In the deeply blue county, where the June primary often determines who wins in the November general election, only one woman won the Democratic nomination for a council seat in Tuesday’s primary.

So while Democrats chose four new faces in addition to the five Democratic incumbents on the County Council, Nancy Navarro, the council’s vice president, probably will be the only woman on the body for the first time in about 30 years.

Navarro — who was one of four women on the council when she was elected in 2009 — said she was happy with the outcome of the primary but called the dearth of women “a big surprise.” Twelve of the 33 Democrats running for the four at-large seats were women.

“There were so many strong women, especially in the at-large field, that I thought for sure we would have at least a couple,” she said, adding that she felt the unusually large number of contenders might have played a role.

“It’s interesting in the year of ‘Me Too,’ and with some very viable women candidates, we didn’t get any elected,” said former council member Mike Knapp (D-District 2).

“I’ve seen women in politics act totally differently than men do, and often I kind of say, ‘Wow, I didn’t think of that,’ ” said Paul Bessel, chairman of the county’s charter review commission. “So I think we all suffer. Not just women but men suffer by not having more women in elected office.”

If all the Democrats win in November — a likely outcome in a county that has not elected a Republican to the council since 2002 — the council will for the first time have two Hispanic members: Navarro, 52, and Gabe Albornoz, 42, of Kensington, who was the county’s recreation director. It also will have two African American members — Craig Rice, 45 (D-District 2) and Will Jawando, 35, of Silver Spring, an attorney and former Obama administration official — and will feature the first openly gay council member, Evan Glass, 41, of Silver Spring, a nonprofit executive and former journalist.

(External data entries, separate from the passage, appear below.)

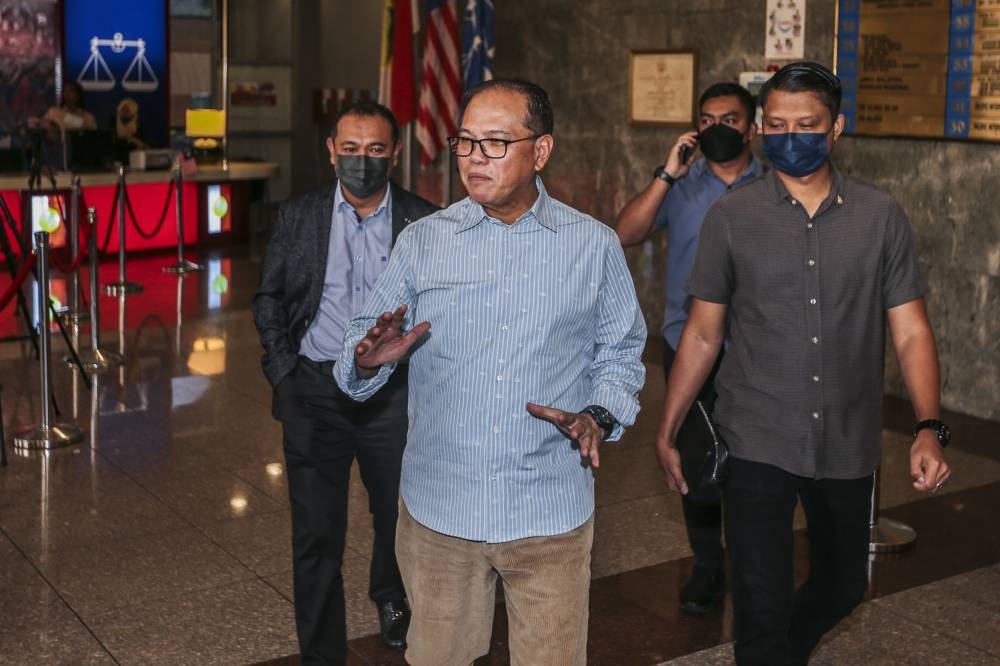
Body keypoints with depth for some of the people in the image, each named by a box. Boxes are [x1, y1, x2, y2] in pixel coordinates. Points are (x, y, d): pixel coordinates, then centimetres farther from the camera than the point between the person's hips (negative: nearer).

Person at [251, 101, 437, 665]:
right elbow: (270, 298, 9)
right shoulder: (299, 216, 2)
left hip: (393, 391, 0)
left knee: (399, 517, 18)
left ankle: (393, 601, 49)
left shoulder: (424, 222, -3)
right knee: (316, 533, 4)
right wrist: (283, 367, 1)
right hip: (314, 391, 0)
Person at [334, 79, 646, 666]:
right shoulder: (424, 240, 2)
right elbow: (361, 348, 3)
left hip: (551, 514, 0)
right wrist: (369, 359, -21)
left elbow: (620, 354, 7)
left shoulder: (595, 245, 2)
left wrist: (598, 416, -12)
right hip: (438, 508, 1)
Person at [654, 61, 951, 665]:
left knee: (844, 584, 22)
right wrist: (668, 432, 3)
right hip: (757, 443, -2)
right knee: (761, 607, -3)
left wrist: (929, 428, -16)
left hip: (848, 445, 3)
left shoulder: (882, 217, -2)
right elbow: (703, 334, 2)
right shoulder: (731, 217, -3)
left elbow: (911, 330, -3)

President Hans Riemer, 45, (D-At Large) and council members Tom Hucker, 51, (D-District 5) and Sidney Katz, 68, (D-District 3) all hung on to the Democratic nominations for their seats, while Andrew Friedson, 32, of Bethesda, a former aide to state Comptroller Peter Franchot (D), prevailed in an eight-way race among Democrats for the nomination in District 1.

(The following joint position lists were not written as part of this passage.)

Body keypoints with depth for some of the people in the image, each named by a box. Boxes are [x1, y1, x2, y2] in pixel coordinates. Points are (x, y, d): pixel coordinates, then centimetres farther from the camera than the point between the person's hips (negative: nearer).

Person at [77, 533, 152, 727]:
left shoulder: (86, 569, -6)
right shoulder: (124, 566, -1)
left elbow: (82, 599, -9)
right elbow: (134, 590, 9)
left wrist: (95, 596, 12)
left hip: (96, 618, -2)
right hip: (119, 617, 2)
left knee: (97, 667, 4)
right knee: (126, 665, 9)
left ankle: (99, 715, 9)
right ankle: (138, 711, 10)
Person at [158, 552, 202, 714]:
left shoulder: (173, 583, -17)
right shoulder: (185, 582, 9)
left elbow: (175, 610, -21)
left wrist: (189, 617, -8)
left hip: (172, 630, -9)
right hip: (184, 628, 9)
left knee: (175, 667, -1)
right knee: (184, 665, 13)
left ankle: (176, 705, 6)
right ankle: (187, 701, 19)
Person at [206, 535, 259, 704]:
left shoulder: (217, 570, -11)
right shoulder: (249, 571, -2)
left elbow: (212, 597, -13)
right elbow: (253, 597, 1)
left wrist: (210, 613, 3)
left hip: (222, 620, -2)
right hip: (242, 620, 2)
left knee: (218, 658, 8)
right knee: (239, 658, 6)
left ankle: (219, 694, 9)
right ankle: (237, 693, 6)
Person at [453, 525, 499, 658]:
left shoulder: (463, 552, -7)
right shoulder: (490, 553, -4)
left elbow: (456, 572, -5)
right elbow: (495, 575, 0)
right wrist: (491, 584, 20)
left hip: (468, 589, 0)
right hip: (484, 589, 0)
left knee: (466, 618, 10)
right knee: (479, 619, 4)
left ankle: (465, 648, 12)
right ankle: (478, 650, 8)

If all Democrats win, it also will be one of the youngest councils in Montgomery’s history, with an average age of 46, compared with the current average of 58.

As they voted in Democratic primary, many Marylanders appeared inclined to back Hogan this fall

Meanwhile, the outcome of a tight race between progressive at-large council member Marc Elrich and Potomac businessman David Blair for the Democratic nomination for county executive will come down to provisional and absentee ballots, which will begin to be counted Thursday.

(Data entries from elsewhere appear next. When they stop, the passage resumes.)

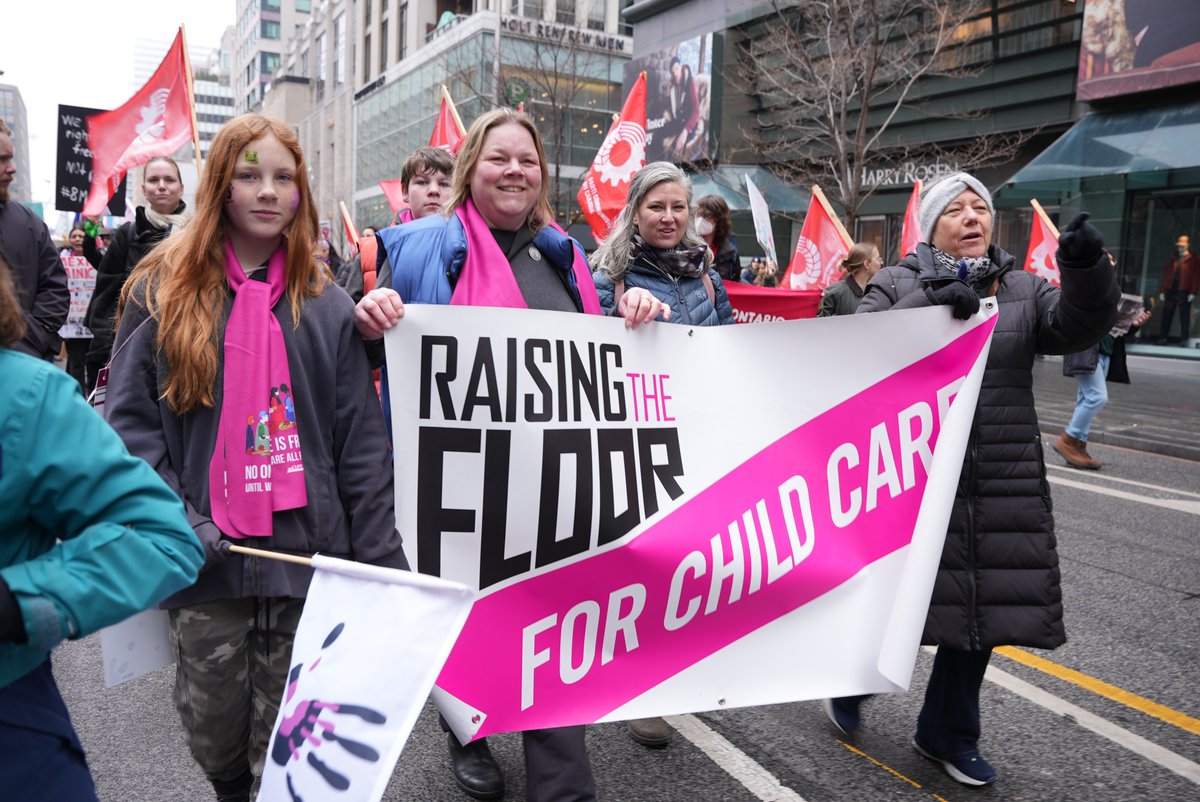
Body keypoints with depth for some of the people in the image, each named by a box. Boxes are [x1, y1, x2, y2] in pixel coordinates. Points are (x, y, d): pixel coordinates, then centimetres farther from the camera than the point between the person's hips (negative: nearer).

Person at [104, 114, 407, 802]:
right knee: (214, 733, 13)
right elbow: (130, 419, 1)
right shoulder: (163, 289, 4)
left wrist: (380, 563, -2)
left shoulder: (326, 307, 5)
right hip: (205, 559, 0)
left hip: (307, 557, 0)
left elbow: (362, 448, 3)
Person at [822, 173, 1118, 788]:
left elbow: (1076, 326, -4)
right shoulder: (895, 286, 2)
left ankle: (948, 734, 30)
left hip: (1004, 486, 4)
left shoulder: (1022, 289, 12)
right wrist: (929, 304, -26)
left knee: (984, 608, 10)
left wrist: (1086, 270, -23)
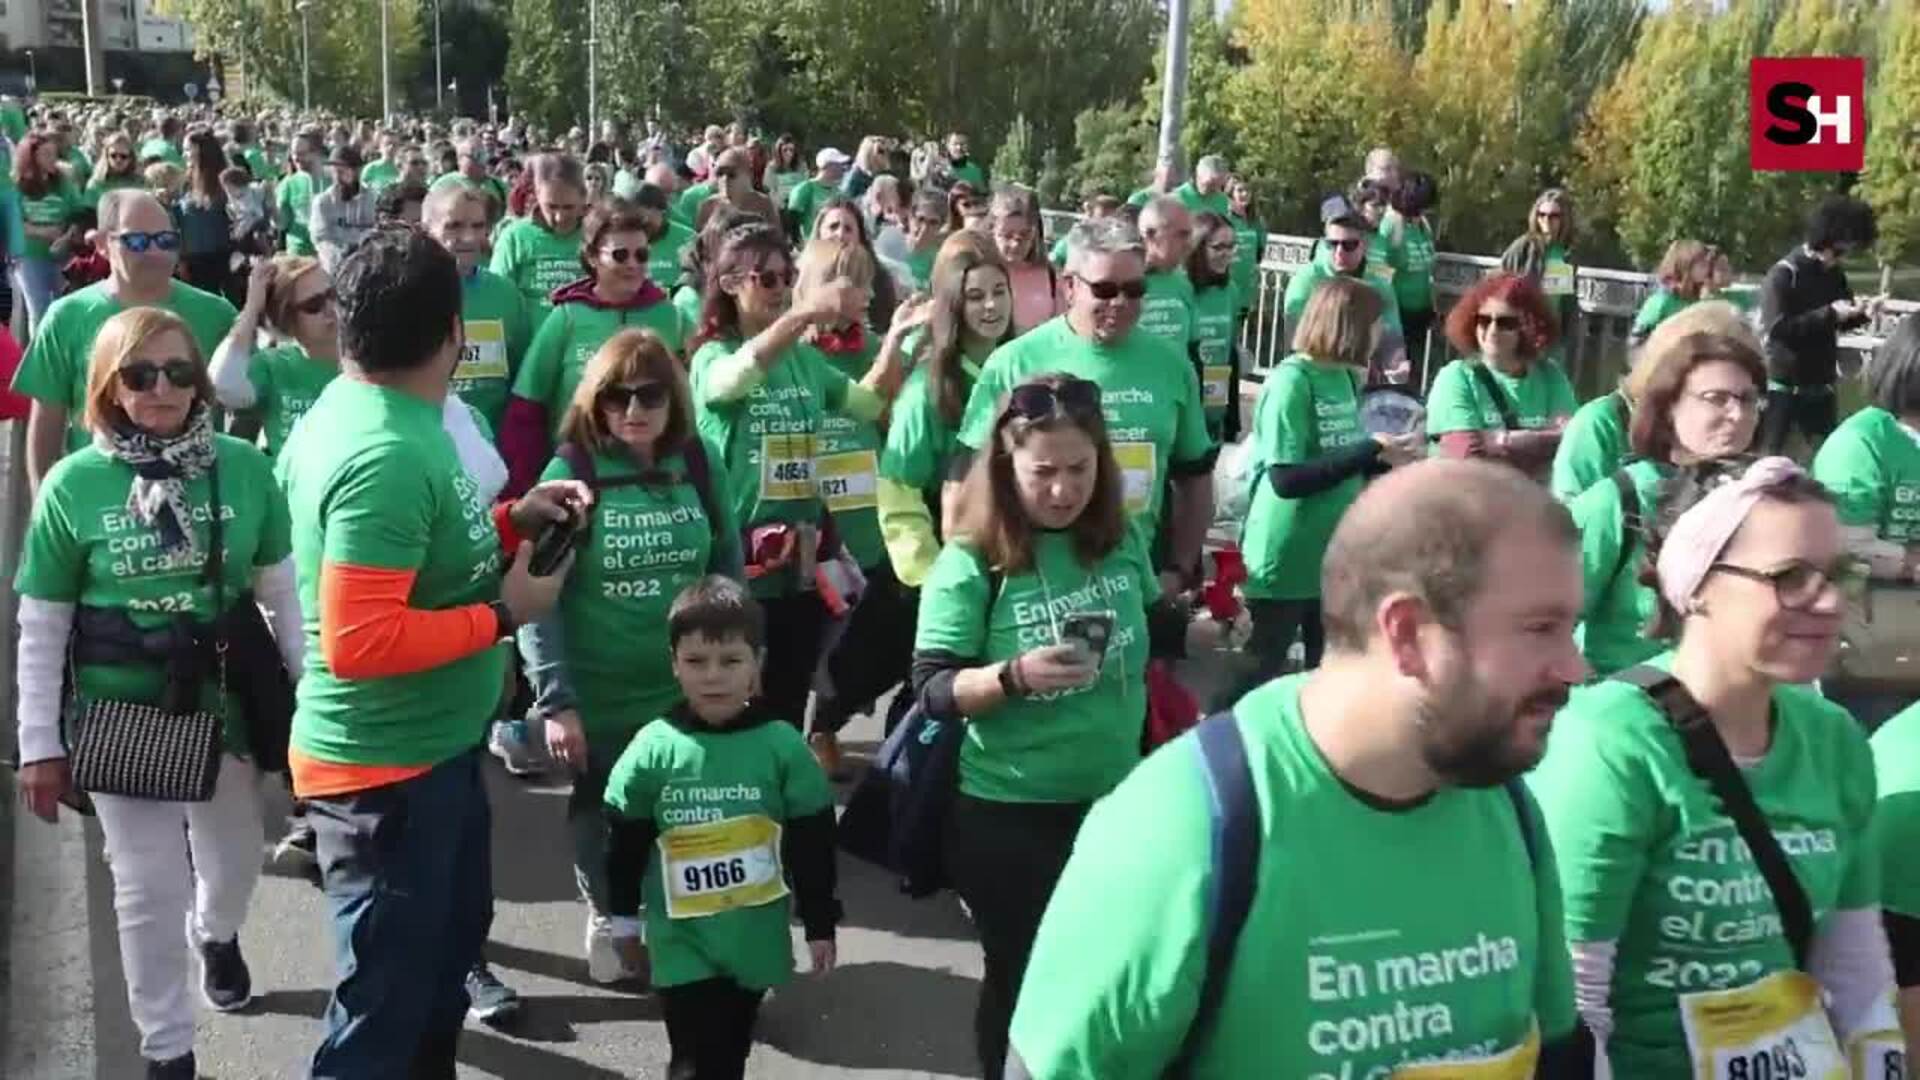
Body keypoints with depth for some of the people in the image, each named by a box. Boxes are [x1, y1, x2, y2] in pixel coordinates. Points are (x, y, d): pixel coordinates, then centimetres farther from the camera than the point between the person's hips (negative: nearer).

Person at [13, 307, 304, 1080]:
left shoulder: (245, 468, -9)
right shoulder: (73, 485, -12)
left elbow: (280, 590, 1)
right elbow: (40, 628, -4)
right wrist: (39, 745, -3)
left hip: (226, 705, 2)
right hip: (123, 719, -2)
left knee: (235, 862, 21)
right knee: (149, 890, 8)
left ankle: (217, 936, 57)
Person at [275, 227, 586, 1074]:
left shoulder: (356, 412, 3)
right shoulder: (387, 453, -27)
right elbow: (358, 639, -31)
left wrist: (511, 521, 5)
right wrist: (504, 613, -21)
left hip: (426, 748, 10)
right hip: (387, 766, -10)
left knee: (447, 943, 27)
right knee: (384, 1004, 5)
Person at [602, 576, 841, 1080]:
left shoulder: (781, 743, -9)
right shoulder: (653, 748, -11)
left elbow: (812, 844, -2)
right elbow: (626, 842, 2)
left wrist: (820, 923, 2)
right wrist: (624, 916, 10)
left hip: (756, 936, 1)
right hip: (681, 940, -1)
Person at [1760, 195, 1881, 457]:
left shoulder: (1834, 274, 6)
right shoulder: (1783, 274, -15)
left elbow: (1839, 323, 16)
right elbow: (1777, 328, -25)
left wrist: (1861, 314, -5)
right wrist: (1829, 314, -26)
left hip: (1820, 386, 7)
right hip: (1782, 386, -7)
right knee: (1768, 455, 1)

With all precincts counted, Elrich had a 452-vote advantage over Blair. But with more than 3,600 provisional ballots and over 7,500 absentee ballots left to be tallied, the outcome of the race for the county’s top elective post is still up in the air. The winner will face Republican Robin Ficker in November.

The two candidates presented differing views of the future of the county, with Elrich’s cautionary message about rampant development appealing to voters concerned with traffic congestion and crowded schools, and Blair’s call for more businesses and jobs resonating with those worried about the future of the county’s tax base.

“It’s like a divided county,” said Jeffrey Slavin, mayor of Somerset and a state Democratic leader. “Marc didn’t present himself as the advocate for economic development, and that’s what David Blair did.”

The question now is which view will prevail.

“All eyes are on the Board of Elections,” Slavin said.